Do you want to be the designer of a good game or do you want to be the designer of a great game?

Once you start getting people who love your game and who come back to it, you know it’s sell-able. That doesn’t mean it’s a good game, that it’ll get $100,000, or that you should ship that version. It just means that you can sell it with a strong enough marketing system. I don’t know about you, but understanding this reduces my stress and allows me to work better. With survival stress out of the way, I can focus on creating something people will really enjoy and remember. You might work the same way.

5) You will eventually finish the game.

If you stick to your game, you will eventually be able to finish it and make a great game. You might have to push your timelines back. You might have to do loads and loads of play-testing. Yet you will eventually finish the game if you stick to it. Game development is a marathon, and this is the 20-mile mark where you hit the wall. To extend the analogy, once you hit this point, you’re like 80% of the way to publication, but it’s too soon to see the finish line.


Most Important Highways & Byways Updates

  • I’ve incremented Highways & Byways to version I-4. That’s the 22nd total version.
  • I-3 is sellable, but I want to make the game excellent. I-4 comes with art applied, slightly simplified rules, and tighter balance.
  • If I-4 survives 100 tests, I’m considering this game ready for review.





6 thoughts on “The Agony of the Almost Finished Board Game

  1. I love point #4. I used to think that for a publisher to buy a game it had to be 100% done mechanically. But now I have been to enough designer events like Unpub to play a prototype that isn’t finished and then be told that it is signed with a publisher. That blew my mind. And most times they are testing significant mechanical changes, not just little balance issues. When I heard this I looked at my own game which I was waiting to pitch after it was Done and thought, this is actually good enough to try and sell; it’s almost done. Because of that mindset I pushed it hard and it’s now in the hands of several publishers waiting approval. I continue to work diligently on it, waiting for the day when I meet my goal with it. I now have two games that are at this wonderful point of almost done and it’s encouraging and motivating to know that, and such a relief to not have to wait for the elusive satisfaction of Done.

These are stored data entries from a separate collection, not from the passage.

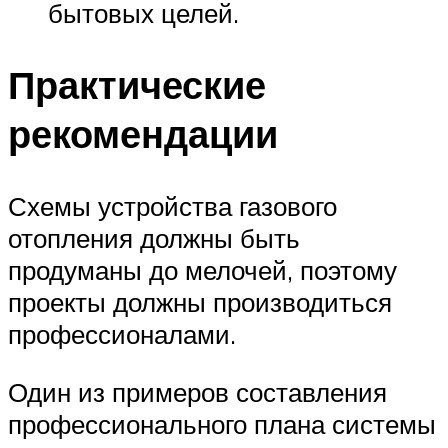
бытовых целей.
Практические
рекомендации
Схемы устройства газового
отопления должны быть
продуманы до мелочей, поэтому
проекты должны производиться
профессионалами.
Один из примеров составления
профессионального плана системы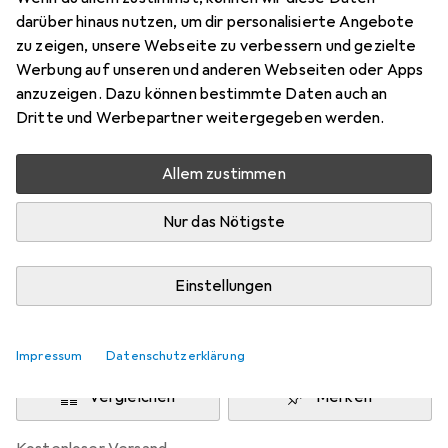
XXL
darüber hinaus nutzen, um dir personalisierte Angebote
zu zeigen, unsere Webseite zu verbessern und gezielte
Preis in EUR inkl. MwSt.
Werbung auf unseren und anderen Webseiten oder Apps
anzuzeigen. Dazu können bestimmte Daten auch an
Marke
Bewertungen
Dritte und Werbepartner weitergegeben werden.
Mehr von Mascot
Allem zustimmen
Zwischen Fr, 9.10. und Fr, 23.10. geliefert
Nur das Nötigste
Benachrichtigen, wenn schneller verfügbar
Einstellungen
Lieferort angeben für genaue Lieferzeit
In den Warenkorb
Impressum
Datenschutzerklärung
Vergleichen
Merken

  2. I’m kinda stuck in the same boat but I’m standing between two different publishing routes. And I’m starting to think I just need to double down and sell the game. I don’t have more to actually change, the 3 starter decks are done and tweaked and I’ve played 100 if not 1000 of games with them.

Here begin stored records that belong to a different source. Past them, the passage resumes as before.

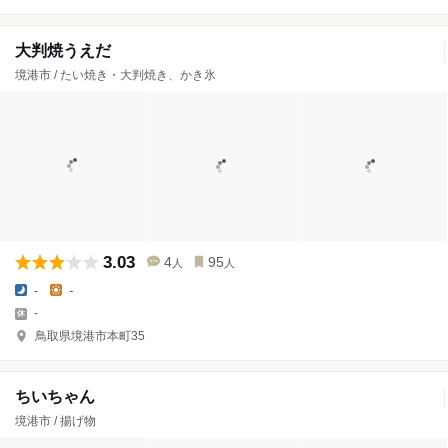
大判焼うえだ
境港市 / たい焼き・大判焼き、かき氷
3.03
4
95
人
人
-
-
-
鳥取県境港市本町35
ちいちゃん
境港市 / 揚げ物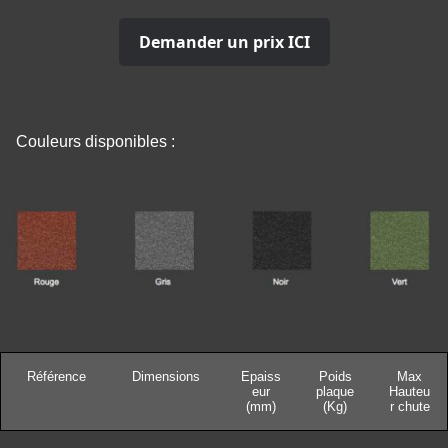
Demander un prix ICI
Couleurs disponibles :
Référence
Dimensions
Epaiss
Poids
Max
eur
plaque
Hauteu
(mm)
(Kg)
r chute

    Getting the game into players hand can even be more important, and as you say, a product is never finished, just shipped, is something I need to start living more by!

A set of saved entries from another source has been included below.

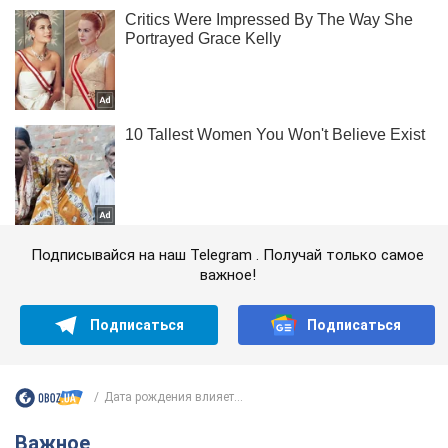
Подписывайся на наш Telegram . Получай только самое
важное!
Подписаться
Подписаться
Дата рождения влияет...
Важное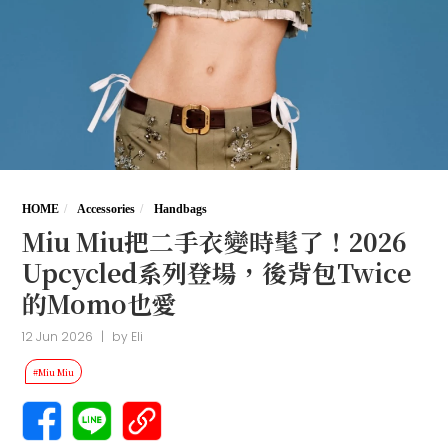
HOME
Accessories
Handbags
Miu Miu把二手衣變時髦了！2026
Upcycled系列登場，後背包Twice
的Momo也愛
12 Jun 2026
|
by
Eli
#Miu Miu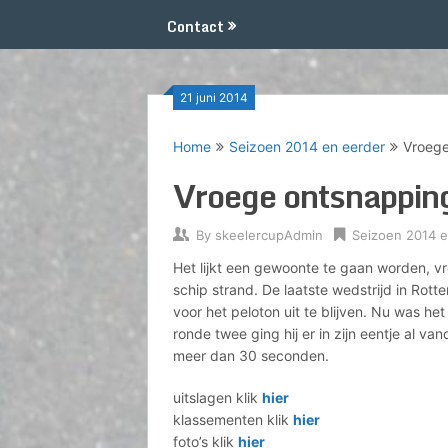
Contact
21 juni 2014
Home
Seizoen 2014 en eerder
Vroege
Vroege ontsnappin
By
skeelercupAdmin
Seizoen 2014 e
Het lijkt een gewoonte te gaan worden, v
schip strand. De laatste wedstrijd in Rott
voor het peloton uit te blijven. Nu was h
ronde twee ging hij er in zijn eentje al 
meer dan 30 seconden.
uitslagen klik
hier
klassementen klik
hier
foto’s klik
hier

    1. If State of Wonder is consistently getting good quality scores and you haven’t made changes in a while, you’re probably good to go 🙂

      A lot of the time, what turns good games into great games happens within communities of players and not the designer’s office.

  3. I have experienced all of these points. I have spent nearly four years on my game now. It was in fact played at least 100 times before I sent to playtesters. The problem now is the playtesters are not giving me the feedback I need in order to continue and prepare my game for Kickstarter.
    Even after more play testing I have found a quicker method for the combat mechanic, at the cost of losing some theme to the game.
    I am soooo close to finishing this, but because of the social media pressure on Kickstarter, I have to provide a good KS page or it basically will not fund. I cannot afford to buy more prototypes right now to send out to game reviewers in time before my KS. So do I postpone my KS for another 6 months, or push on and see what happens without professional game reviews? That is my wall right now.

    1. That’s tricky. Reviews are definitely important to having a good Kickstarter page, but I don’t personally think you need 10 or 12 or 15 like a lot of people think. Even 3-4 good reviews on your page would probably do the trick. If you can’t pay for prototypes right now to get those good reviews, I’d personally hold off for a few months and build your audience instead.